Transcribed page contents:
+-------+

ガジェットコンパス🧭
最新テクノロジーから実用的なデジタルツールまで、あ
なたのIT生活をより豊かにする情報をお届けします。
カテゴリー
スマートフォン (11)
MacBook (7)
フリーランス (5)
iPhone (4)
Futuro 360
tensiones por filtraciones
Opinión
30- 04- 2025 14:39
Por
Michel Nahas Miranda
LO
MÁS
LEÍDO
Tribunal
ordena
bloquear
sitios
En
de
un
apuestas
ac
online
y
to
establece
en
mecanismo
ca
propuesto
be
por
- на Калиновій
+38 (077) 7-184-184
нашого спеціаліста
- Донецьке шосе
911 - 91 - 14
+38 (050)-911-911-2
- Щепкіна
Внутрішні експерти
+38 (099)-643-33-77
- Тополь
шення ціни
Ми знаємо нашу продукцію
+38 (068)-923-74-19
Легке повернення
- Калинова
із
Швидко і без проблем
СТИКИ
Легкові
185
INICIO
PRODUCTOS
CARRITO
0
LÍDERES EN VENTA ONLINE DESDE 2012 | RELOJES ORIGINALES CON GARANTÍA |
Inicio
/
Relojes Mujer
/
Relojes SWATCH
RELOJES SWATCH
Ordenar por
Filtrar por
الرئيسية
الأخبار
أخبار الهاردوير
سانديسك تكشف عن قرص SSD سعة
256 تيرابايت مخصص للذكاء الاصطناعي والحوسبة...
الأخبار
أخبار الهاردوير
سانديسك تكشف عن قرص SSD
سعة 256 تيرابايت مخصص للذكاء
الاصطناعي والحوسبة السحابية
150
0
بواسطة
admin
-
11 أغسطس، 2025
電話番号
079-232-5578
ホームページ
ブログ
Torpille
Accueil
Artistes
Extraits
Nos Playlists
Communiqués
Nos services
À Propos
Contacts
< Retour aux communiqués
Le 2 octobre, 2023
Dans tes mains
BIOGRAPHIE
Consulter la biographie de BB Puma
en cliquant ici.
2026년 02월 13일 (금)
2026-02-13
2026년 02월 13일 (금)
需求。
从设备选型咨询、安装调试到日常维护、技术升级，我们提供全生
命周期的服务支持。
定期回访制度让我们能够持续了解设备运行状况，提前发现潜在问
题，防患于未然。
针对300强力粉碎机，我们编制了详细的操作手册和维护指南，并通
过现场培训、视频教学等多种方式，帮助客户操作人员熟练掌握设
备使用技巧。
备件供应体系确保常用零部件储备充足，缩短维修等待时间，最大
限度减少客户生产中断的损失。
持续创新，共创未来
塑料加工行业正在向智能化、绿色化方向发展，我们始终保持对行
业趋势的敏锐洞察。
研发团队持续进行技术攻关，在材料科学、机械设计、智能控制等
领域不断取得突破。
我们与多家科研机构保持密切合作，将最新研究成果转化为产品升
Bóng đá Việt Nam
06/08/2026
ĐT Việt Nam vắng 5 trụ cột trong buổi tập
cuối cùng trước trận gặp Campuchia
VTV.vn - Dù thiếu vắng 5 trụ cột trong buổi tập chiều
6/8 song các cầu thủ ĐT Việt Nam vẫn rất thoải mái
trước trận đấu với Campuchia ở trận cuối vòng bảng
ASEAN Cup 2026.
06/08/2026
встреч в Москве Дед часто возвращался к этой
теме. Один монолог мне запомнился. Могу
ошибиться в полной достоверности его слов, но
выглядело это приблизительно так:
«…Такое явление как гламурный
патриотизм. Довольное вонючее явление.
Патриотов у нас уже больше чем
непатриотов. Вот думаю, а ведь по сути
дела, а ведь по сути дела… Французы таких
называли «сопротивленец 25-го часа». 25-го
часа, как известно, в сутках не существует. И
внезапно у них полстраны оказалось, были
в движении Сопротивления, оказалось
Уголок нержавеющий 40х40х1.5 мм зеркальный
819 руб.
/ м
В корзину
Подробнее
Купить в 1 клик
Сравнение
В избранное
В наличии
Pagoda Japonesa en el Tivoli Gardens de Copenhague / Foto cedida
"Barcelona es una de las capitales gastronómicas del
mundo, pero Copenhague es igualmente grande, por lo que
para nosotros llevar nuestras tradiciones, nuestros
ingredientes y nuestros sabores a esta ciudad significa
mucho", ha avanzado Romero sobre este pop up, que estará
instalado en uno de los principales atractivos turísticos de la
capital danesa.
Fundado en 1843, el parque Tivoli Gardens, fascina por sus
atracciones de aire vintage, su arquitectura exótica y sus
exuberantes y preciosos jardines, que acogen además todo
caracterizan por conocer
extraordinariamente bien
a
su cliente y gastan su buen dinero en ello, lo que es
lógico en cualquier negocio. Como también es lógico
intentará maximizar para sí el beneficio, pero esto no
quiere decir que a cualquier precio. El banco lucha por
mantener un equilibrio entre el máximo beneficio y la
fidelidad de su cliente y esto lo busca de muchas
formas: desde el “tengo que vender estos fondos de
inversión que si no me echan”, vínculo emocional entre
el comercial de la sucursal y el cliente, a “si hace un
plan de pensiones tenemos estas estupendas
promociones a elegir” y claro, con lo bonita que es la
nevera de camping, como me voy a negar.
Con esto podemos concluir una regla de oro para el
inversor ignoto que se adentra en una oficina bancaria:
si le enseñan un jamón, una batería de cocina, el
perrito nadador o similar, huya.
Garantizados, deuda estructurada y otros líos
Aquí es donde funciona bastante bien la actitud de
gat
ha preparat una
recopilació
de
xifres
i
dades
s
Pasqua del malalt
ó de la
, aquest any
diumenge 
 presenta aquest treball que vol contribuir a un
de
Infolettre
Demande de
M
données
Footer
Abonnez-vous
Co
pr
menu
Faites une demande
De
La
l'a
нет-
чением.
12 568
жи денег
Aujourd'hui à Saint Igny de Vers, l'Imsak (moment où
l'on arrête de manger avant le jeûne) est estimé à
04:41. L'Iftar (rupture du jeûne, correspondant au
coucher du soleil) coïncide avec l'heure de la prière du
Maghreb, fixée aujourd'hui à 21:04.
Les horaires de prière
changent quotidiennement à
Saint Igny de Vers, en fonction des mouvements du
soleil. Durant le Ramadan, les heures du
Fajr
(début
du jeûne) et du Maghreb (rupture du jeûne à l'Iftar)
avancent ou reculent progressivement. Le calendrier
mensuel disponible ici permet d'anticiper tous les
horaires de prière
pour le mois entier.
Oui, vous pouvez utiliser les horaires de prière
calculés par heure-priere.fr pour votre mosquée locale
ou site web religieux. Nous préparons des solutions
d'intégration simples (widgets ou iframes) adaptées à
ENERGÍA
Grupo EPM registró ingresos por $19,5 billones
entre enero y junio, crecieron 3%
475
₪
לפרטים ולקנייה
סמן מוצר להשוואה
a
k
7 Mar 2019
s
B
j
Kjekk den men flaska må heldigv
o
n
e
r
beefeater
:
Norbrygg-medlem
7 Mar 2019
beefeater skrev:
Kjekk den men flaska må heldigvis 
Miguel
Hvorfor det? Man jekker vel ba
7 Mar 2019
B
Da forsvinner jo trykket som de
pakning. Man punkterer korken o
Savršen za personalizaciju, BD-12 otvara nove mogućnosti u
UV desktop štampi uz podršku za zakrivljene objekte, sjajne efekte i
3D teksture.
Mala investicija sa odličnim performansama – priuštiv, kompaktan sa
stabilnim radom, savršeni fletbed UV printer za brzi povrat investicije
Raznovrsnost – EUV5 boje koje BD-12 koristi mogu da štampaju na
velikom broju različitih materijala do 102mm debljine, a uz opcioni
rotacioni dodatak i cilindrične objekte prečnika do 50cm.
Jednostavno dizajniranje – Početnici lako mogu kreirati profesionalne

+-------+

_What the task asks_
The answer must consist solely of the number of lines in the entries that contain the word "сути".

_Output_
2